____ BLOCO DE TEXTO

Petrobras afirma que política de preços protege consumidor de volatilidade externa

Amanda Rocha
Tempo: 2 min.

A Petrobras reafirmou que sua política de preços visa evitar o repasse para o consumidor de valores afetados por cenários de volatilidade externa, como o atual contexto de tensões geopolíticas envolvendo Estados Unidos, Israel e Irã.

Em nota divulgada, a empresa estatal destacou que monitora diariamente os fundamentos do mercado internacional e seus possíveis desdobramentos para o mercado brasileiro.

A petroleira estabelece como premissas a prática de preços competitivos com as principais alternativas de suprimento e o não repasse da volatilidade externa para os preços internos.

“”Dessa forma, considerando as nossas melhores condições de refino e logística, proporcionamos períodos de estabilidade de preços para os nossos clientes evitando a prática de reajustes diários, para cima e para baixo, adotada no passado”, afirmou a empresa.”

A Petrobras enfatizou que a nova prática de definição de valores, que substituiu a política de paridade de preços internacional, é especialmente importante em momentos de alta volatilidade, como o atual.

________

TAREFA 1:
Responda com base na notícia sobre a política de preços da Petrobras:
(a) Quais países são citados no contexto de tensões geopolíticas?
(b) Com que frequência a empresa monitora os fundamentos do mercado internacional?
(c) Que política foi substituída pela nova prática de definição de valores?
TAREFA 2: Dê sequência à notícia sobre a política de preços da Petrobras a partir do último parágrafo.
Os registros provêm de outra fonte.

____ CONTEÚDO DOS DADOS

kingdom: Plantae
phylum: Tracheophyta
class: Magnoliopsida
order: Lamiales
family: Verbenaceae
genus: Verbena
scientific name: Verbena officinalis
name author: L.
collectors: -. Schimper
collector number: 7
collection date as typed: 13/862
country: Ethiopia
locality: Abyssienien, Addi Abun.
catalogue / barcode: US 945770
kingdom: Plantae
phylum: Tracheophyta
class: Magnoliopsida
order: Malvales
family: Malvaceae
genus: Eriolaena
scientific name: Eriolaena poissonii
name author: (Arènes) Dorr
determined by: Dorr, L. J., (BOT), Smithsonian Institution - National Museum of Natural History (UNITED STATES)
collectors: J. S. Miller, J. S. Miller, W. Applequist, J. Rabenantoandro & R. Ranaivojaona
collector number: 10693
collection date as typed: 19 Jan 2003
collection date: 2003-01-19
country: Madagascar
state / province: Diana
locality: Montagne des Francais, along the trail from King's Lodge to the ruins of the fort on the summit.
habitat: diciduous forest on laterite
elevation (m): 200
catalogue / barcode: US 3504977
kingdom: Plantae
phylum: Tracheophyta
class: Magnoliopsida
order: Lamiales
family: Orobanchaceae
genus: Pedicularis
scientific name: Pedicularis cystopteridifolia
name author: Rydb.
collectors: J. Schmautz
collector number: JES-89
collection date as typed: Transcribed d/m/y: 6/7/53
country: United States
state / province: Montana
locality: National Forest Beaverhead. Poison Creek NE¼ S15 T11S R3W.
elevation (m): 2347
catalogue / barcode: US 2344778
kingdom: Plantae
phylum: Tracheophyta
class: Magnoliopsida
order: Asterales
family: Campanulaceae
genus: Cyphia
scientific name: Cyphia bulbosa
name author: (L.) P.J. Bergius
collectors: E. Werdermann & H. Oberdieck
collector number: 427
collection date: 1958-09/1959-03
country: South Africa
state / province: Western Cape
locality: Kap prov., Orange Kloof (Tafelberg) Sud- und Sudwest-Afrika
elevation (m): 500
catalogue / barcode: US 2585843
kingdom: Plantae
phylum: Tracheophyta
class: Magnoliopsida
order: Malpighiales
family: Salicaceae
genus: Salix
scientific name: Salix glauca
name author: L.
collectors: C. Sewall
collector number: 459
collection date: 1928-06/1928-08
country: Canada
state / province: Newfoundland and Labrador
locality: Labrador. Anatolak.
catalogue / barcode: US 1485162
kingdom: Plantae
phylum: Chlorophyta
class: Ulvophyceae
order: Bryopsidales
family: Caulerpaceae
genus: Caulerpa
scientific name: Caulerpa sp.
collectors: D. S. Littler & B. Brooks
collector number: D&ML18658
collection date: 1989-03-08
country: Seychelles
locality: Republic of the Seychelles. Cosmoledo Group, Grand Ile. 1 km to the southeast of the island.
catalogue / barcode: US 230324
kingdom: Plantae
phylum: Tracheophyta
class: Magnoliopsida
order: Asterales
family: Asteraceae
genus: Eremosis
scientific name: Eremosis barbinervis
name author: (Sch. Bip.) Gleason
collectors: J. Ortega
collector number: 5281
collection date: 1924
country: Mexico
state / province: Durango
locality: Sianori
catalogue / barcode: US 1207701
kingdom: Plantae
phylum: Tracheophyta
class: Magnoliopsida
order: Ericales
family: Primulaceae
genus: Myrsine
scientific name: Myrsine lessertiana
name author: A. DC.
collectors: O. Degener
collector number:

________

RESPOSTA 1:
(a) Estados Unidos, Israel e Irã.
(b) Diariamente.
(c) A política de paridade de preços internacional.

RESPOSTA 2:
A companhia já havia informado na segunda-feira, 2 de março, que neste momento não há risco de interrupção das importações e exportações de petróleo.

Em outra nota, a empresa disse que possui rotas alternativas fora da região de conflito envolvendo o território iraniano.

A estratégia de rotas alternativas, segundo a Petrobras, proporciona segurança e custos competitivos para as operações da companhia, preservando as margens.

Especialistas do setor alertam que o conflito no Oriente Médio pode impactar o bolso do consumidor, com estimativas de que os custos da guerra para Israel cheguem a cerca de US$ 3 bilhões por semana.

Analistas também projetam que a inflação pode fechar 2026 em alta de 4,40%, segundo projeções recentes.

A empresa Vale suspendeu viagens ao Oriente Médio e monitora os impactos do conflito em suas operações.